18. Hâkimlik 9/8/2018 tarihli Tensip Tutanağı'nda başvurucunun 2/10/2018 tarihinde duruşma salonunda bulundurulması için ceza infaz kurumuna müzekkere yazmıştır. Başvurucu 17/10/2018 tarihli dilekçesinde; 17. ve 19. Ağır Ceza Mahkemelerinde duruşmalarının olduğunu, bu nedenle İnfaz Hâkimliğinde yapılacak duruşmanın 30/11/2018 tarihinden sonraki bir tarihe talikini talep etmiştir.

19. Hâkimlik 2/10/2018 tarihli celsesinde, başvurucunun dilekçesi doğrultusunda 13/11/2018 tarihinde yeni duruşma günü vermiş ve yeni duruşma gününde hazır edilmeleri için İnfaz Kurumuna müzekkere yazmıştır.

20. Hâkimlik 13/11/2018 tarihli duruşmada; başvurucunun Ankara 17.Ağır Ceza Mahkemesinde duruşmada olduğunu, Ankara 17.Ağır Ceza Mahkemesinden duruşmada hazır edilmesinin istenildiğini ancak başvurucunun duruşmaya katılmak istemediğini belirterek duruşmaya son vermiştir.

21. Hâkimlik 22/11/2018 tarihli gerekçeli kararında, başvurucu hakkında yapılan uygulamanın İnfaz Kurumu kurallarına ve mevzuata uygun olduğunu belirterek başvurucunun itirazını reddetmiştir.

22. 4/12/2018 tarihli dilekçesinde başvurucu; 17/10/2018 tarihinde Batı İnfaz Hâkimliğine verdiği dilekçede duruşmanın tehirini talep ettiğini, duruşma gününe kadar talebine bir cevap alamadığını, bununla birlikte duruşma esnasında çağrılmakla avukatı olmadan duruşma yapılmasını istemediğini belirttiğini, flash bellek alışverişinin söz konusu olmadığını, tutanak ve görüntülerin kendisine izletilmesi ve tanıkların dinlenmesini talep ettiğini ancak Hâkimlikçe teknik bir inceleme yapılmadan delilsiz ve duruşmasız olarak kendisine suç örgütlerinin eğitim ve propagandasını yapma suçundan hücre cezası verildiğini ifade etmiş, bu nedenle hükmün kaldırılmasını talep etmiştir.

23. Ankara Batı 1. Ağır Ceza Mahkemesi 17/12/2018 tarihli kararında, Hâkimliğin kararının usul ve yasaya uygun olduğunu belirterek itirazı oyçokluğu ile reddetmiştir.
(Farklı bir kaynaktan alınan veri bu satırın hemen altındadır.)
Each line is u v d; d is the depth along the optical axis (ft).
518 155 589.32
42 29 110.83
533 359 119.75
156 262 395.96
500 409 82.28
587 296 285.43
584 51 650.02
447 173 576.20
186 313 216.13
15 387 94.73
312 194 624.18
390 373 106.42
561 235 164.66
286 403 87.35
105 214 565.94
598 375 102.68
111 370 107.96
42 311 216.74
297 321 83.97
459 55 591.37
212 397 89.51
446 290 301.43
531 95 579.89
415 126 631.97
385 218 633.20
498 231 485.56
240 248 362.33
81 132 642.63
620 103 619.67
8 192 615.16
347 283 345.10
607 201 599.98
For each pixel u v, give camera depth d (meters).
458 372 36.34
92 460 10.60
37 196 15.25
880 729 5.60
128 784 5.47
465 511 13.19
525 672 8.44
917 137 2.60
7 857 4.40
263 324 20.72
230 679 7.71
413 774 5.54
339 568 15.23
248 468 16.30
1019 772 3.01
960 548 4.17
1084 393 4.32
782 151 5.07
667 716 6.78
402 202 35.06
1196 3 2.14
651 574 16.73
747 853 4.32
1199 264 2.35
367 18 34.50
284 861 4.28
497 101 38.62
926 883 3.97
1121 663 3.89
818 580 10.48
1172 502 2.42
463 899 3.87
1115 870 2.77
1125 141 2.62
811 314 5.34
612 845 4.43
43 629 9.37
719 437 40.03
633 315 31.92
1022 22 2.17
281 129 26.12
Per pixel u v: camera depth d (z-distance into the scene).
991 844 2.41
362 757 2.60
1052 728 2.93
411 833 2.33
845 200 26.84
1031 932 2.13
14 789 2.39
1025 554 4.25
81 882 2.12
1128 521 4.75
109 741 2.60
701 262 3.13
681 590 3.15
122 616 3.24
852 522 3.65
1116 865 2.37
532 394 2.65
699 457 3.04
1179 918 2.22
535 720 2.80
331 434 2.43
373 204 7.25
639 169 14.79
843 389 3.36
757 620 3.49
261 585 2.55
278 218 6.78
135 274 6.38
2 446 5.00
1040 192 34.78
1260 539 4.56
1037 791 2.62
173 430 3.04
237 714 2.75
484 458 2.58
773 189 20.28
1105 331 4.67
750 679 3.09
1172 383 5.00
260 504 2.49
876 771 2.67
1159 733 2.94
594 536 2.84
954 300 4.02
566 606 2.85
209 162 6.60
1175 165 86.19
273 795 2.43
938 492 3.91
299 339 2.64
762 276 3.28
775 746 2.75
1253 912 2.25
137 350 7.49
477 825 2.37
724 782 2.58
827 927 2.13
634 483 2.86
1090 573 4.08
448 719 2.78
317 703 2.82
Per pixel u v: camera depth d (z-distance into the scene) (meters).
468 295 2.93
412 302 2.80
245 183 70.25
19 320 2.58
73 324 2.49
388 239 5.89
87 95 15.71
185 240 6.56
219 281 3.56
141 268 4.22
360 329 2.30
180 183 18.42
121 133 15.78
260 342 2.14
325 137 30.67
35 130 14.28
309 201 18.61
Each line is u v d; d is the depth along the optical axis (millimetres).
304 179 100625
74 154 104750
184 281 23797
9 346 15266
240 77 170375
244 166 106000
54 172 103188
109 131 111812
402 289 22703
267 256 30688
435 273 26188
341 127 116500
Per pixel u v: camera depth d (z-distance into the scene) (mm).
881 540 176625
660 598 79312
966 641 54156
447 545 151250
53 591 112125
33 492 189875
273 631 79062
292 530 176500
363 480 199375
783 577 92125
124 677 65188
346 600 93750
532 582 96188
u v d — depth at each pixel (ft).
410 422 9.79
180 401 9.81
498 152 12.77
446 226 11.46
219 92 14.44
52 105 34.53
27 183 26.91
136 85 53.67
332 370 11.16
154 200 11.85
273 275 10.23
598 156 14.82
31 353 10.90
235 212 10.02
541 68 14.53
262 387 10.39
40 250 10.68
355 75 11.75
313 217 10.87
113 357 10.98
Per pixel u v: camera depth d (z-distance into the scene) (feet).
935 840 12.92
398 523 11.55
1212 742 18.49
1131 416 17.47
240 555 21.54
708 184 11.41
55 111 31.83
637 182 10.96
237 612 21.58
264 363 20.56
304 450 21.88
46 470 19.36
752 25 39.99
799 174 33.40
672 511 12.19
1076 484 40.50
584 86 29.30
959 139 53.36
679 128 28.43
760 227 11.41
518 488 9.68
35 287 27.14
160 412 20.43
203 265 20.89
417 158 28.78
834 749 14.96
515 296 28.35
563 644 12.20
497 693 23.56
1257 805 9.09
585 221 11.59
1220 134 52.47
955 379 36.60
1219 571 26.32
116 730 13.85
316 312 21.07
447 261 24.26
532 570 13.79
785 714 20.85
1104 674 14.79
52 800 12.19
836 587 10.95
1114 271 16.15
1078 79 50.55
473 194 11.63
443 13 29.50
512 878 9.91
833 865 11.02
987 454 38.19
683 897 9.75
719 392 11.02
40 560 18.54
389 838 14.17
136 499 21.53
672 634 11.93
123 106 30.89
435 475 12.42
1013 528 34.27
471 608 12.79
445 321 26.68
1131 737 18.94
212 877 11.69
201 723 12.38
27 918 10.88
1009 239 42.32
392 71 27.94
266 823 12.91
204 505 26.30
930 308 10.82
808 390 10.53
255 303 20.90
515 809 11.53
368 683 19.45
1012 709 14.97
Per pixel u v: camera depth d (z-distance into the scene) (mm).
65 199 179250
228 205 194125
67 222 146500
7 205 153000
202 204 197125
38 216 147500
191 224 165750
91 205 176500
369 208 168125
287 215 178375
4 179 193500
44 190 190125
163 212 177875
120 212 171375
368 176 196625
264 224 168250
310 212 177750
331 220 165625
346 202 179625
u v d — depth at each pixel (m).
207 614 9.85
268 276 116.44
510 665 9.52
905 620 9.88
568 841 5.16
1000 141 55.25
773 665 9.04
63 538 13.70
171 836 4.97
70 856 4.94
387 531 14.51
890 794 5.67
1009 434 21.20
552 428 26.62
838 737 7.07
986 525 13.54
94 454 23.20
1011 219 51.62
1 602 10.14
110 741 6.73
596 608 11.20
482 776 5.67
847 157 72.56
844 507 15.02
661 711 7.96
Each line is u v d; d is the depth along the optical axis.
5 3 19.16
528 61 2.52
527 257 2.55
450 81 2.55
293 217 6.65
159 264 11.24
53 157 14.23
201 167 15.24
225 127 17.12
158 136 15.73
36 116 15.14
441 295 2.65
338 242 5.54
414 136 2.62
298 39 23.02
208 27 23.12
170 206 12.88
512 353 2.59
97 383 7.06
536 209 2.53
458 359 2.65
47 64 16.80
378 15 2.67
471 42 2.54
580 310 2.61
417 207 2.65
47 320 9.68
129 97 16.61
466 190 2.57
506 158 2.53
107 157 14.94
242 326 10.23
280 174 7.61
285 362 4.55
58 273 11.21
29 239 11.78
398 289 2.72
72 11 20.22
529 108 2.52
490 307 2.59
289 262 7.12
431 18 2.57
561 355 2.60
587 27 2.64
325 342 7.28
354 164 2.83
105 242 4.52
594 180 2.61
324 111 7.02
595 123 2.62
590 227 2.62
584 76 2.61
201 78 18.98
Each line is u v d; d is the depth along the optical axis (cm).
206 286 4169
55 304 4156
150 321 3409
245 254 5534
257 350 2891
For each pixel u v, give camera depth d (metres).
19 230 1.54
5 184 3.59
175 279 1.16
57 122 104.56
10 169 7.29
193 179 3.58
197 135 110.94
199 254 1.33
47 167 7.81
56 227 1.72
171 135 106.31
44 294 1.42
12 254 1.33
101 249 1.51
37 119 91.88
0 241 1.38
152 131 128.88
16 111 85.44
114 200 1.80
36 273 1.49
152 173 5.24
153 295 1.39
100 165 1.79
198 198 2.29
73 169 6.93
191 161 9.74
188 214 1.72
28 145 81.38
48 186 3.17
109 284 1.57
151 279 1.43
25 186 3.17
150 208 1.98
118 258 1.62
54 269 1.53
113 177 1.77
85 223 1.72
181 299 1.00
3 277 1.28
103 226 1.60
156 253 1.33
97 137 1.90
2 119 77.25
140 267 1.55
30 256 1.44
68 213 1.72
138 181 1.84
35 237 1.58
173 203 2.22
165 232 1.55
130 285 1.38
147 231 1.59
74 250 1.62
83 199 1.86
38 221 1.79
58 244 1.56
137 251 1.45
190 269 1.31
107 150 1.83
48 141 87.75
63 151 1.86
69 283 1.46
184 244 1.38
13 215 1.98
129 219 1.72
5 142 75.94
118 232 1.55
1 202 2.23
Karşıoy açıklamasında, hükümlülerin birbirlerine verdikleri iddia edilen flash bellekte ne olduğunun araştırılıp denetime imkân verecek şekilde tutanağa bağlandıktan sonra suç örgütlerinin eğitim ve propaganda faaliyetlerini yapıp yapmadıklarının değerlendirilmesi gerektiğinden çoğunluğun görüşüne iştirak edilmediği belirtilmiştir.

24. Nihai karar 24/12/2018 tarihinde tebliğ edilmiştir. Başvurucu 7/1/2019 tarihinde bireysel başvuruda bulunmuştur.

IV. İLGİLİ HUKUK

A. Ulusal Hukuk

25. 16/5/2001 tarihli ve 4675 sayılı İnfaz Hâkimliği Kanunu'nun "İnfaz hâkimliklerinin görevleri" kenar başlıklı 4. maddesinin birinci fıkrasının (3) numaralı bendi şöyledir:

"Hükümlü ve tutuklular hakkında alınan disiplin tedbirleri ve verilen disiplin cezalarının kanun, veya diğer mevzuat hükümlerine aykırı olduğu iddiasıyla yapılan şikâyetleri incelemek ve karara bağlamak."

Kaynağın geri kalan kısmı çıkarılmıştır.